Workflow and Methodology
Workflow
- Data Collection and Organization: Collect and organize the dataset of images with corresponding action labels.
- Preprocessing of Data: Resize the images to 160 x 160 pixels and normalize pixel values.
- Encoding Labels: Convert the action labels to numbers with LabelEncoder and use a one-hot encoding.
- Model construction: Train deep learning models based on pre-trained architectures, for example, ResNet50 and InceptionV3.
- Model training: Train models on the preprocessed dataset using early stopping to avoid overfitting.
- Model Evaluation: Evaluate model performance using accuracy and confusion matrices.
- Visualization of Results: Visualizing the results through graphs and performance metrics.
Methodology
- Transfer learning has been used with pre-trained models such as ResNet50 and InceptionV3 for the learned features by ImageNet.
- Fine-tune these models with the human action recognition data and obtain increases in accuracy for specific action recognition tasks.
- Process the images in resizing, normalizing and other data preparation steps.
- Convert these class labels into a machine-readable format using LabelEncoder and one-hot encoding.
- Divide the data into training and validation data sets where early stopping occurs during training to avoid overfitting.

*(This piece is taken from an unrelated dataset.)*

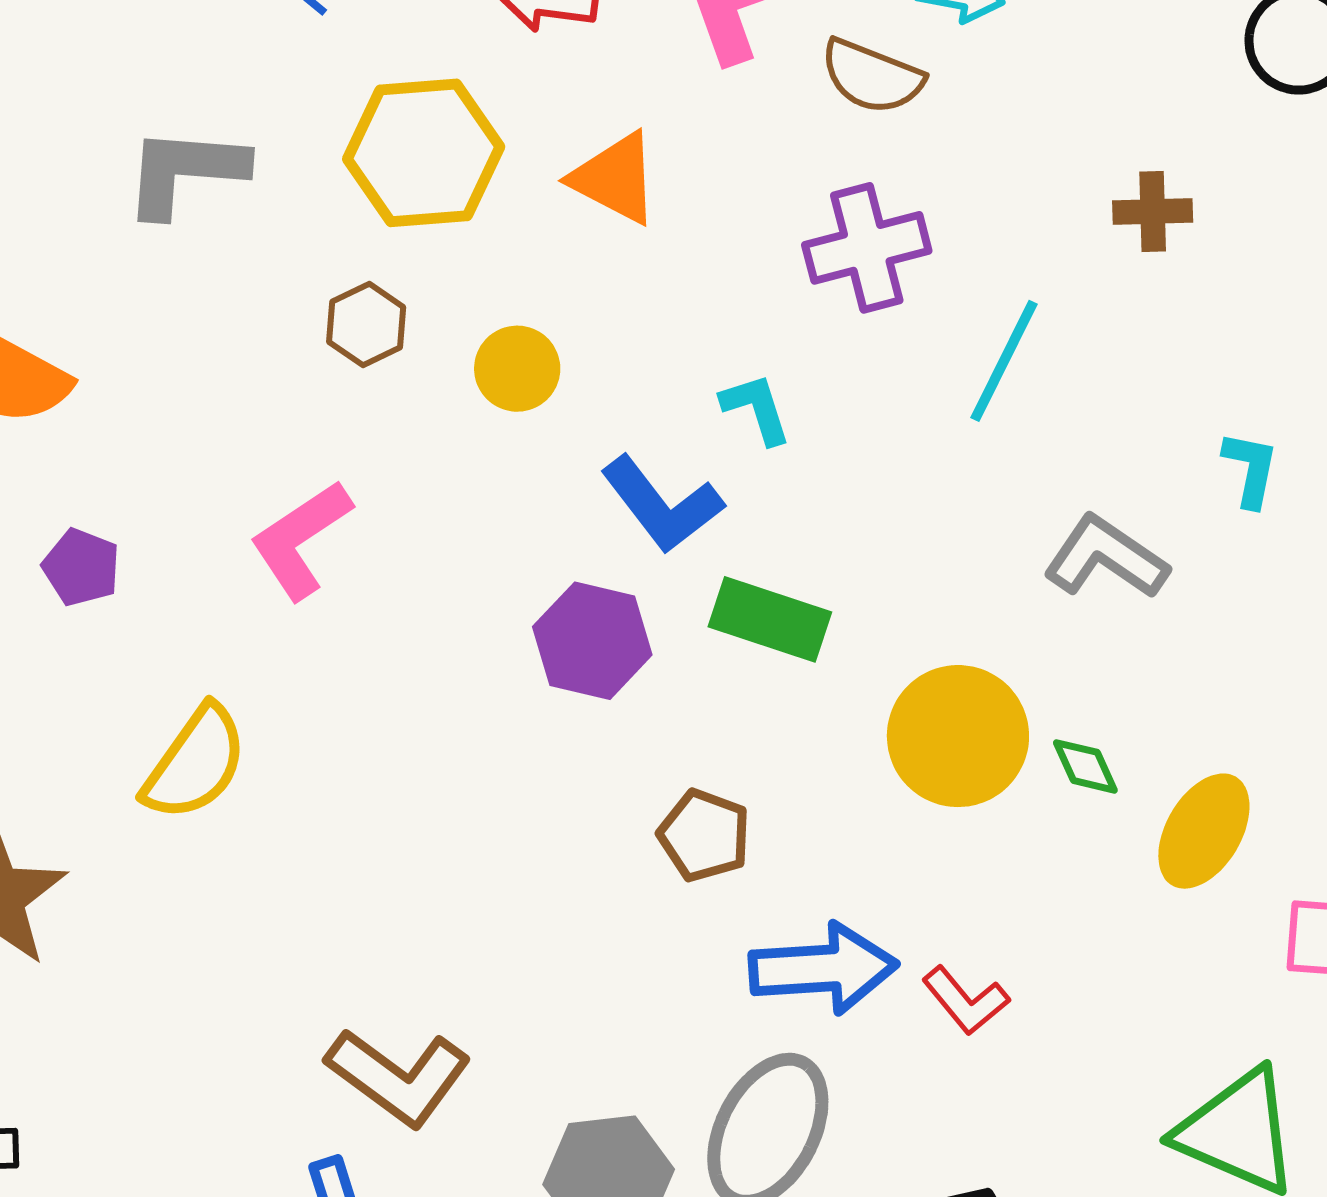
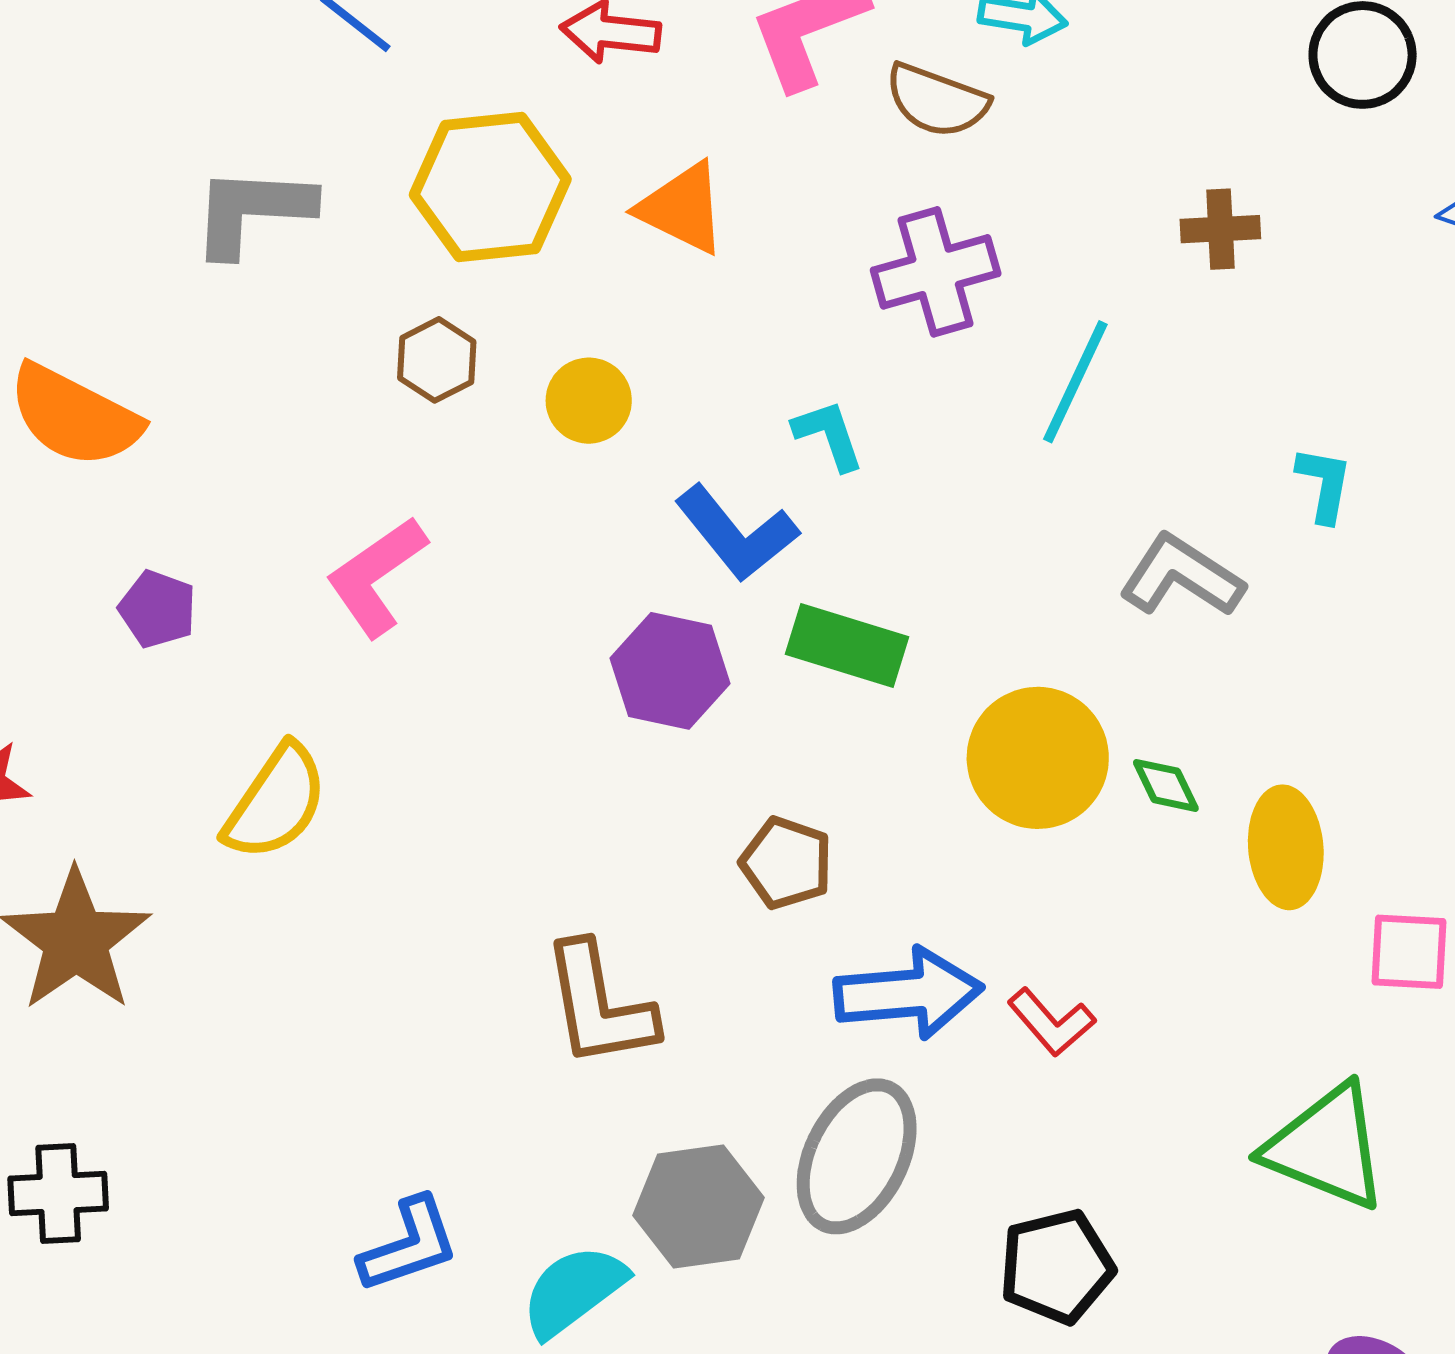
yellow ellipse: (1204, 831) -> (1286, 847), turned -34
brown L-shape: (398, 1077) -> (599, 1005), moved, turned 45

- Finally, evaluate the model using performance metrics like accuracy and confusion matrix for complete assessment.
Data collection
Human action dataset is available in Kaggle. It is possible to conveniently and securely access a Kaggle dataset from within Google Colab after configuring your Kaggle credentials to prevent compromising sensitive information. It brings in the user’s data to collect securely the Kaggle API key and username and assigns them as environment variables. This enables the use of Kaggle’s CLI command (!kaggle datasets download -d meetnagadia/human-action-recognition-har-dataset) which authenticates the user and downloads the dataset straight into Colab.
Data preparation workflow
- Load the dataset from source folders or CSV files with image paths and labels.
- Resize all images to a consistent shape (e.g., 160x160 pixels).
- Normalize pixel values to the range [0, 1].
- Convert categorical labels into numeric values using LabelEncoder.
- Apply one-hot encoding to the numeric labels.
- Organize data into batches for model training.